林碧雲淡淡的說:“他把你出賣了,如果不是他,我也不會派人找你。你還要管他的死活嗎?”
劉雨生沒有理會林碧雲,他一個箭步衝到石臺上,伸手指着那個小娃娃說:“閃開!”
小娃娃慢慢擡起頭來,本來應該天真童趣的臉上,卻充滿了怨毒和仇恨。他嘴裡不停的流出鮮血,還有一些肉屑掉下來。他看到劉雨生,似乎感覺到了一絲畏懼,但又捨不得眼前的食物,於是身子低伏,喉嚨裡發出“嗚嗚”的聲音。
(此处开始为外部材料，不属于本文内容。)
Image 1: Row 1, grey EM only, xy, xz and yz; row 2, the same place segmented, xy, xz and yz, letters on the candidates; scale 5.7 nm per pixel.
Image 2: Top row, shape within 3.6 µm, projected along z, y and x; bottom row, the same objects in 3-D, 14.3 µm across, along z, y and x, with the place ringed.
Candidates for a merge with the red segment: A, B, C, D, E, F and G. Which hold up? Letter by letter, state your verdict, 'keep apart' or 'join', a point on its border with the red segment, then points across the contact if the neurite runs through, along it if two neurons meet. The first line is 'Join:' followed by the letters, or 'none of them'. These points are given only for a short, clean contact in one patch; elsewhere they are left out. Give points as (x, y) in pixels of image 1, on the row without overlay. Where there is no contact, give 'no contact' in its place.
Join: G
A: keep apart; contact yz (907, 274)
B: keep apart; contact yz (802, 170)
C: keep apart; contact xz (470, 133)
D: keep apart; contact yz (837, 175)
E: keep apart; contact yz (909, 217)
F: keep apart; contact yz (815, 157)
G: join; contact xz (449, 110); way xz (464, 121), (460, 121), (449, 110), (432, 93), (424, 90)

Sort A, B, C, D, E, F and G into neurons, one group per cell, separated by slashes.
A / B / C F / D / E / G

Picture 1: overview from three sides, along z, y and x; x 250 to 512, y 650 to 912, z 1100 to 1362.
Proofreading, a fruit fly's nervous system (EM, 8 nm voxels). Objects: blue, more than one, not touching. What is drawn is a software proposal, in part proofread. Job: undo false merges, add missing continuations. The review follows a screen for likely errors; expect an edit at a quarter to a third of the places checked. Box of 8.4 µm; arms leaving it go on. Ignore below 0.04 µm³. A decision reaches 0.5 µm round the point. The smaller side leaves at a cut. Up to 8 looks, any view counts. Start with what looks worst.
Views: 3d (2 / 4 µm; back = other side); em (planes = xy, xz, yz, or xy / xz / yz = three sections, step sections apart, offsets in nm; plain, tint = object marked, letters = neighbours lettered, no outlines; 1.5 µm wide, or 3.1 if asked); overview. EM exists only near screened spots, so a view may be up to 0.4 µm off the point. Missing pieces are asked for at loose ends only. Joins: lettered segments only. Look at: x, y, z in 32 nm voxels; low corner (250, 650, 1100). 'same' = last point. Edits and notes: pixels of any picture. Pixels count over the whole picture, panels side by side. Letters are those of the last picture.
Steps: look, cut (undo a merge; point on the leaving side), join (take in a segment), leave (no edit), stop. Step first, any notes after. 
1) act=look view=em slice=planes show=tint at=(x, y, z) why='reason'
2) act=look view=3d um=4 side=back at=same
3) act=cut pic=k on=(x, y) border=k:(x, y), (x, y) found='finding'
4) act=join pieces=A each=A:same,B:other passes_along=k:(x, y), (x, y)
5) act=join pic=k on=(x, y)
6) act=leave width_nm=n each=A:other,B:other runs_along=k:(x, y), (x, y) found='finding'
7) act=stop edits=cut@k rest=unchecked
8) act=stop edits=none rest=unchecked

劉雨生走過去扶起在地上慘叫的人,把他拖到一邊說:“章魚?章魚?醒醒!是我!我是劉雨生!”
原來躺在地上的人就是那個冒充通靈大師的章魚,他一直在用盡全身的力氣掙扎、慘叫,彷彿遇到了世上最可怕的事。劉雨生在他耳邊大聲喊了好幾遍,他才慢慢回過神來,恍惚中看到劉雨生,他大聲叫道:“劉大師,殺了我!求你了,殺了我吧!我求求你!”
劉雨生抓緊了章魚的肩膀,鎮定的說:“你冷靜一點,有我在,沒人可以傷害你。”
章魚神情十分痛苦的搖了搖頭,哀嚎着說:“我這個樣子,活下去還有什麼意思?我不想再受罪了,求你殺了我好嗎?”
劉雨生看着章魚的樣子,也是心有慼慼然,一時竟然不知道該說點什麼來勸慰他。章魚的身體簡直被糟蹋的不成人樣,遍體鱗傷不足以形容他的悽慘,似乎用殘缺不全更合適一些。他的十根手指被硬生生的啃斷了七根,露出了帶着血絲的骨頭,他的胳膊上佈滿了撕咬的痕跡,一條小腿被啃出了一個大大的窟窿。
這些還不是最重要的,最慘的是章魚的下身被抓的稀爛,就算能活下來,也得變成一個太監。難怪他見到劉雨生之後一心求死,這樣沉重的打擊可不是誰都能受得了的。
劉雨生面色陰沉的說:“投胎不易,來到這世上走一遭你可知道是你前世積了多大的福換來的?怎麼能隨便放棄生命?有點傷殘不算什麼大事,你要振作起來。”
章魚只是拼命搖頭,嘴裡不停的慘叫,根本聽不進去劉雨生的話。劉雨生扶着他靠在一塊石頭上,站起來走到那個小娃娃跟前,冷冷的說:“一個小小的陰童子就敢禍害人命,你以爲沒人能治你嗎?是誰把你召喚出來的?說!”
小娃娃“嗚嗚”的嘶吼着,低下頭不敢與劉雨生對視,但是臉上表情十分怨毒,似乎非常的不情願。劉雨生哼了一聲說:“既然你不想說,那麼我自己來查,查到之後我再收拾你!”
劉雨生說完隨手從兜裡掏出一張符紙,比劃了一下就要貼到小娃娃頭上去。這時候一直沒有說話的林碧雲卻忽然喊道:“住手!”
林碧雲的話音未落,就見一道寒光閃過,劉雨生只覺得手上一涼,定睛看時符紙竟然被整齊的割成了兩半!